- Coat of arms
- Interactive map of Gmina Mrocza
- Coordinates (Mrocza): 53°14′33″N 17°35′56″E﻿ / ﻿53.24250°N 17.59889°E
- Country: Poland
- Voivodeship: Kuyavian-Pomeranian
- County: Nakło
- Seat: Mrocza

Area
- • Total: 150.71 km^{2} (58.19 sq mi)

Population (2006)
- • Total: 9,141
- • Density: 60.65/km^{2} (157.1/sq mi)
- • Urban: 4,203
- • Rural: 4,938
- Website: http://www.mrocza.pl/

= Gmina Mrocza =

Gmina Mrocza is an urban-rural gmina (administrative district) in Nakło County, Kuyavian-Pomeranian Voivodeship, in north-central Poland. Its seat is the town of Mrocza, which lies approximately 12 km north of Nakło nad Notecią and 31 km north-west of Bydgoszcz.

To do —
1: In the text on Gmina Mrocza, how far is the town of Mrocza from Bydgoszcz, and in which direction?
2: Pick up the text on Gmina Mrocza after its last sentence and carry it on.

Dataset extract —
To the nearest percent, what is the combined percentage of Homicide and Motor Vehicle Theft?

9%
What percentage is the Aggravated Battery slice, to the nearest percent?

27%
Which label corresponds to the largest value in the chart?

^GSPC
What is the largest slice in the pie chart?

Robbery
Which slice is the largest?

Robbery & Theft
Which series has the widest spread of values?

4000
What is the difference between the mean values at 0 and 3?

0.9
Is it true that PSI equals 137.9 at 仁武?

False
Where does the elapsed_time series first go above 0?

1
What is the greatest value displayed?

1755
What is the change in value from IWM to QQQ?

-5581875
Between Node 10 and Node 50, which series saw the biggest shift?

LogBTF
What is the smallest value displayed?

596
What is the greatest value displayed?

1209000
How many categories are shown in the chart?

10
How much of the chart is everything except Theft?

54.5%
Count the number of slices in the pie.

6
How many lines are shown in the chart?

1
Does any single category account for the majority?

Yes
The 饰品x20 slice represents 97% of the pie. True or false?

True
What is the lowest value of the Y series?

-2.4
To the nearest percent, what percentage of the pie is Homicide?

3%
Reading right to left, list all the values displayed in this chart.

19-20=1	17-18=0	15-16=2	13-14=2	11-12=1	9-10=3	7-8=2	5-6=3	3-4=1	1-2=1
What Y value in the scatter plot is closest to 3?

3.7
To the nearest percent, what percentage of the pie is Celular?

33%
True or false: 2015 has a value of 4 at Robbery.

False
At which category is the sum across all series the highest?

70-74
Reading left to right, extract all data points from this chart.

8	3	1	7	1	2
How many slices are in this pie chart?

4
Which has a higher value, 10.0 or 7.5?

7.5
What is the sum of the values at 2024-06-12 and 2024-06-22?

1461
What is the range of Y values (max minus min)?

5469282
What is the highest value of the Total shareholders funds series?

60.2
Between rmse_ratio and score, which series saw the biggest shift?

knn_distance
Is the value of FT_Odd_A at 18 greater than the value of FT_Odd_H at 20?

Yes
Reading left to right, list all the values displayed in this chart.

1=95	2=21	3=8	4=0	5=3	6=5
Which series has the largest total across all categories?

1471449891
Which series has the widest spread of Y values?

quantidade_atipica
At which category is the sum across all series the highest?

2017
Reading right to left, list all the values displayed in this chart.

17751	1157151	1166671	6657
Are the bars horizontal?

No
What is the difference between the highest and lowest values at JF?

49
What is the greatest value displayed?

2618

Results in order —
1: About 31 km north-west of Bydgoszcz.

2:
The gmina covers an area of 150.71 km2, and as of 2006 its total population is 9,141 (out of which the population of Mrocza amounts to 4,203, and the population of the rural part of the gmina is 4,938).

The gmina contains part of the protected area called Krajna Landscape Park.

==Villages==
Apart from the town of Mrocza, Gmina Mrocza contains the villages and settlements of Białowieża, Chwałka, Dąbrowice, Drążno, Drążonek, Drzewianowo, Izabela, Jadwigowo, Jeziorki Zabartowskie, Kaźmierzewo, Konstantowo, Kosowo, Kozia Góra Krajeńska, Krukówko, Matyldzin, Modrakowo, Orle, Orlinek, Orzelski Młyn, Ostrowo, Podgórz, Rajgród, Rościmin, Samsieczynek, Słupówko, Wiele, Witosław, Wyrza and Zdrogowo.

==Neighbouring gminas==
Gmina Mrocza is bordered by the gminas of Łobżenica, Nakło nad Notecią, Sadki, Sicienko, Sośno and Więcbork.